A análise de Marx "esotérico" do capitalismo, por outro lado, é uma crítica ao histórico específico “forma” em que o trabalho e a riqueza assumem no capitalismo - trabalho abstrato e valor.
Além disso, ele identifica a dominação no capitalismo com estas formas determinantes historicamente, mais do que com as classes ou indivíduos, como o trabalho excedente apropriado e riqueza das classes trabalhadoras.

No “Manifesto Contra o Trabalho” , Krisis argumenta contra a noção tradicional marxista da luta de classes como motor da história.

De acordo com a Krisis, não existe uma classe-sujeito.
A luta entre o proletariado e a burguesia não é uma luta entre uma classe revolucionária e do seu opressor, mas sim uma luta entre dois interesses opostos que são essenciais para o capitalismo e que formam um "campo de trabalho" único.

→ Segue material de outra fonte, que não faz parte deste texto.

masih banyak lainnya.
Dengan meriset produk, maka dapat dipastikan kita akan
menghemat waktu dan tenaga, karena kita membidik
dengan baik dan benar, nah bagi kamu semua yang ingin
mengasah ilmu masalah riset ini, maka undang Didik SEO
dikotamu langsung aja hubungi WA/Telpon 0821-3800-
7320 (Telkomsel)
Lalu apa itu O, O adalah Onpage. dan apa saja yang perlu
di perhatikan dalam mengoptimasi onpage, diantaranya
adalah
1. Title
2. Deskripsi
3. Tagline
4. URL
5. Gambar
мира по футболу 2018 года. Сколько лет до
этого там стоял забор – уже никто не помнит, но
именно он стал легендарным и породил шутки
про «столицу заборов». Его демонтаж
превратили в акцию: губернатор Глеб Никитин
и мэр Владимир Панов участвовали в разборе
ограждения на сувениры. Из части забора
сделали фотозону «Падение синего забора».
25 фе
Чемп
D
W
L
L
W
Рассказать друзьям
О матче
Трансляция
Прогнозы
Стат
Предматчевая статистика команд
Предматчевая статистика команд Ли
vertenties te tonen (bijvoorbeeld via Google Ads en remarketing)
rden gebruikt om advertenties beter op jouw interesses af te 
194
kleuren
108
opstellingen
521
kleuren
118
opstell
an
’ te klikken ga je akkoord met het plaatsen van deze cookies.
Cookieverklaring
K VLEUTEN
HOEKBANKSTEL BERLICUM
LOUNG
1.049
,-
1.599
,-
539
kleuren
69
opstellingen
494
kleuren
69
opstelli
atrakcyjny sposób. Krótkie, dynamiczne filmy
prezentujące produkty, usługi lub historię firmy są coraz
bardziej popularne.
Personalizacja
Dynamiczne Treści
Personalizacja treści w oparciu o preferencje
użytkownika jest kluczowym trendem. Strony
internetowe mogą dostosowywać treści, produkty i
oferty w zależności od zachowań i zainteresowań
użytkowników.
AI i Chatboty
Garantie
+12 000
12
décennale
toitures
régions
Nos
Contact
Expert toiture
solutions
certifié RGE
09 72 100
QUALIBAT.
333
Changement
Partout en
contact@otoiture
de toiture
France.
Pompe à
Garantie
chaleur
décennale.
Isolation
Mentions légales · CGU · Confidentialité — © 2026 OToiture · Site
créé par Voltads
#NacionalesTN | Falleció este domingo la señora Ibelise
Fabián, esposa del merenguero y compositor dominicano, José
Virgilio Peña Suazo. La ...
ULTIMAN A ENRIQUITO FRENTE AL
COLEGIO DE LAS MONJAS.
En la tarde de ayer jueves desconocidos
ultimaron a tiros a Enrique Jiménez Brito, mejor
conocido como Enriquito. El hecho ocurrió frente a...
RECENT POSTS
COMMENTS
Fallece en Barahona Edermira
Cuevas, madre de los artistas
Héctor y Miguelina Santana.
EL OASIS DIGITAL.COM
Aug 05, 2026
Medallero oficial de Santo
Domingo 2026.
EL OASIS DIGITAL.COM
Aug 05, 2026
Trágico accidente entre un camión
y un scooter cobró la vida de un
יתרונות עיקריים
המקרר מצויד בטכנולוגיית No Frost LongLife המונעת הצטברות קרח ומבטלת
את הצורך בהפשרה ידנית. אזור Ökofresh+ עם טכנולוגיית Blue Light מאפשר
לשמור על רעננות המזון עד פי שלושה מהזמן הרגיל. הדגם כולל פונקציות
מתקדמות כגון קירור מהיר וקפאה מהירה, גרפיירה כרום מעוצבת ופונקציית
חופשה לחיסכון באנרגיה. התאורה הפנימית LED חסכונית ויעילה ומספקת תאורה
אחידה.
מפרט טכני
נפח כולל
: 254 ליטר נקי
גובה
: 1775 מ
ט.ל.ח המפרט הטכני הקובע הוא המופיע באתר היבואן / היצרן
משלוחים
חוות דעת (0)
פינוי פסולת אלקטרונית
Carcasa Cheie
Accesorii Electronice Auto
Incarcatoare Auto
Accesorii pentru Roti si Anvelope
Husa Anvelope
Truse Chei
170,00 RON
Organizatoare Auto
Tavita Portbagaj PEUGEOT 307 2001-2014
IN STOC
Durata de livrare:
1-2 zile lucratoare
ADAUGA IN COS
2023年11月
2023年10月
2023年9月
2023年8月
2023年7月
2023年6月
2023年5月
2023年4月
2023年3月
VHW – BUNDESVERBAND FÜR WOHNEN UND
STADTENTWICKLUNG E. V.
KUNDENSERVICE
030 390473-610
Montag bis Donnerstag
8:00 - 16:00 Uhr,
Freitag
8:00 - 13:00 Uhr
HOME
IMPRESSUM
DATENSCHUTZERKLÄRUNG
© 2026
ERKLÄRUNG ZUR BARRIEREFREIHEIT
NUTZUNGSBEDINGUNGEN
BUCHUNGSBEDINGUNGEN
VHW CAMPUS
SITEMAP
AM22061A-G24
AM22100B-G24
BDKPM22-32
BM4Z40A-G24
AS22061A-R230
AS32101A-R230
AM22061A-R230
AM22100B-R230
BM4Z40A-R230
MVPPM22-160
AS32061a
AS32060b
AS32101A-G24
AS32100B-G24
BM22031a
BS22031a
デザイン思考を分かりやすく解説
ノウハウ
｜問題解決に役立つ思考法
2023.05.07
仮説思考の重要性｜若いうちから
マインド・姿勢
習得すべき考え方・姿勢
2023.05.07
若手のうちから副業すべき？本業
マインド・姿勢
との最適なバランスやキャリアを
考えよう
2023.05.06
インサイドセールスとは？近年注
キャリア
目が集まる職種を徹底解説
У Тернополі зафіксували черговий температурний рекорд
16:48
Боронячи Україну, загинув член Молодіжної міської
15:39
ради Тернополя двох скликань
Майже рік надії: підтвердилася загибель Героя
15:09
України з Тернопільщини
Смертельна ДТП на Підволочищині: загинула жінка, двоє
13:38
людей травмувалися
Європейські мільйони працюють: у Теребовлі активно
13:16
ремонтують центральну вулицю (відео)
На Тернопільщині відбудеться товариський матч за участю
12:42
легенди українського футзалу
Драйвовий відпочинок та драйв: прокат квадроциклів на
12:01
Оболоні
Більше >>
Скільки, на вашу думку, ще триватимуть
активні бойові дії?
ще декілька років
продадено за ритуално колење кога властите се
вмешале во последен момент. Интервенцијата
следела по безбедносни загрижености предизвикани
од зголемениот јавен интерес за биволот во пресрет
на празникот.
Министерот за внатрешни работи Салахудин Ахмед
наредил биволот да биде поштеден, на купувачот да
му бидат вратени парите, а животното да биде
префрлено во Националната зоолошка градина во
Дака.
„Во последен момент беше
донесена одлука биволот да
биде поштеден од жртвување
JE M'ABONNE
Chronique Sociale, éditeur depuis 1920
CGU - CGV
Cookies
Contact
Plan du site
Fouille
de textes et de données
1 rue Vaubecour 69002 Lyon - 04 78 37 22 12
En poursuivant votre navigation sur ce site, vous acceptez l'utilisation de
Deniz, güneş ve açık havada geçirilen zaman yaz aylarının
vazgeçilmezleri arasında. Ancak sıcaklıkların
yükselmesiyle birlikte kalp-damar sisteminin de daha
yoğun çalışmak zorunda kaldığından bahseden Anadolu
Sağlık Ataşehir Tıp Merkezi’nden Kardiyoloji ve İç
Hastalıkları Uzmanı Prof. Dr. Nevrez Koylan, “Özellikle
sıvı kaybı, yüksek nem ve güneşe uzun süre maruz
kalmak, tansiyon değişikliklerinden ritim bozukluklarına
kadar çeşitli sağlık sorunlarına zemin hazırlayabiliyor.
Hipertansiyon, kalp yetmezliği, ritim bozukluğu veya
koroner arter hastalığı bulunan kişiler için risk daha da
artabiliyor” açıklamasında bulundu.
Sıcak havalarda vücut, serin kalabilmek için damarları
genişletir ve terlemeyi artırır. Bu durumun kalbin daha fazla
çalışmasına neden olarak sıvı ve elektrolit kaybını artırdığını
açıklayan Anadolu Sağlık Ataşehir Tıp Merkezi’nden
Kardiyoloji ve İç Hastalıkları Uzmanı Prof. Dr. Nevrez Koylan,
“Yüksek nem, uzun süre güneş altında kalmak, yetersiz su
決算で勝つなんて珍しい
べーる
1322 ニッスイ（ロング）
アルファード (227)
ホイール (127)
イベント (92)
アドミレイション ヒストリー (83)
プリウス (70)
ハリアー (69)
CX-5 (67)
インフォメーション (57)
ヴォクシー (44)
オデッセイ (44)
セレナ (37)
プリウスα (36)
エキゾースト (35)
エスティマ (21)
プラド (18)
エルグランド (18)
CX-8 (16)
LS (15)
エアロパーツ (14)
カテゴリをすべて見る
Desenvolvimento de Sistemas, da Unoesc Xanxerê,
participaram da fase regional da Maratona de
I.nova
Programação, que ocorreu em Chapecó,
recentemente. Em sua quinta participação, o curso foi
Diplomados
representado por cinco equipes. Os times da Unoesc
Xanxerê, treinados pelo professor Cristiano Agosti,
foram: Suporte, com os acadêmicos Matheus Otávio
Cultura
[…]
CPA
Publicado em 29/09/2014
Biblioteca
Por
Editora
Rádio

Ao contrário do tradicional marxismo , Krisis afirma que a luta contra o capitalismo não é a luta para a libertação do trabalho, mas sim uma luta pela libertação do trabalho.

Boas leituras.
Estes temas são deveras apaixonantes.

CF

Unknown disse...

Caro MBP: - Parece-me que o meu amigo acredita demasiado na capacidade redentora da justiça. Será mesmo assim?
Já pensou no que seria julgar agora Cavaco Silva por ter reduzido a idade da reforma de alguns docentes para os 55 anos? E julgá-lo por durante muito tempo ter permitido que os funcionários, após a reforma, ganhassem muito mais do que enquanto estavam ao serviço?
E que tivesse permitido aumentos de vencimentos absolutamente incomportáveis para as possibilidades do país, de que, aliás, eu e o MBP beneficiámos e muito?
Já pensou que teria também de julgar Guterres pelas imensas facilidades e privilégios espalhados? E Sócrates ficaria a rir-se quando espalhou estradas e autoestradas por todo o país, de que também foi beneficiário o nosso concelho e todo o Trás- Os – Montes? E quando Sócrates se enganou no modo de saída da crise( ou foi levado ao engano pela UE, que não o apoiou) aplicando muitas medidas de despesas públicas, acreditando que, desse modo, evitaria a recessão?
Como vê, tudo é muito complicado. Que lucraríamos em tentar fazer Justiça? Passar muitos meses ou anos a debater o passado e a olvidarmo-nos de tomar as medidas que o presente exige?
É melhor encontrar solução para os problemas tal como hoje se colocam e pensar, por exemplo, que , como houve uma engenharia financeira que pôs tudo em pantanas(nos EUA, primeiro, e, depois, na Europa) , talvez se possa arranjar uma outra engenharia financeira que faça o contrário, que componha tudo isto, sem haver necessidade de tantas medidas de austeridade, com as quais estamos bem entregues ao colapso total, com todos os sofrimentos daí decorrentes.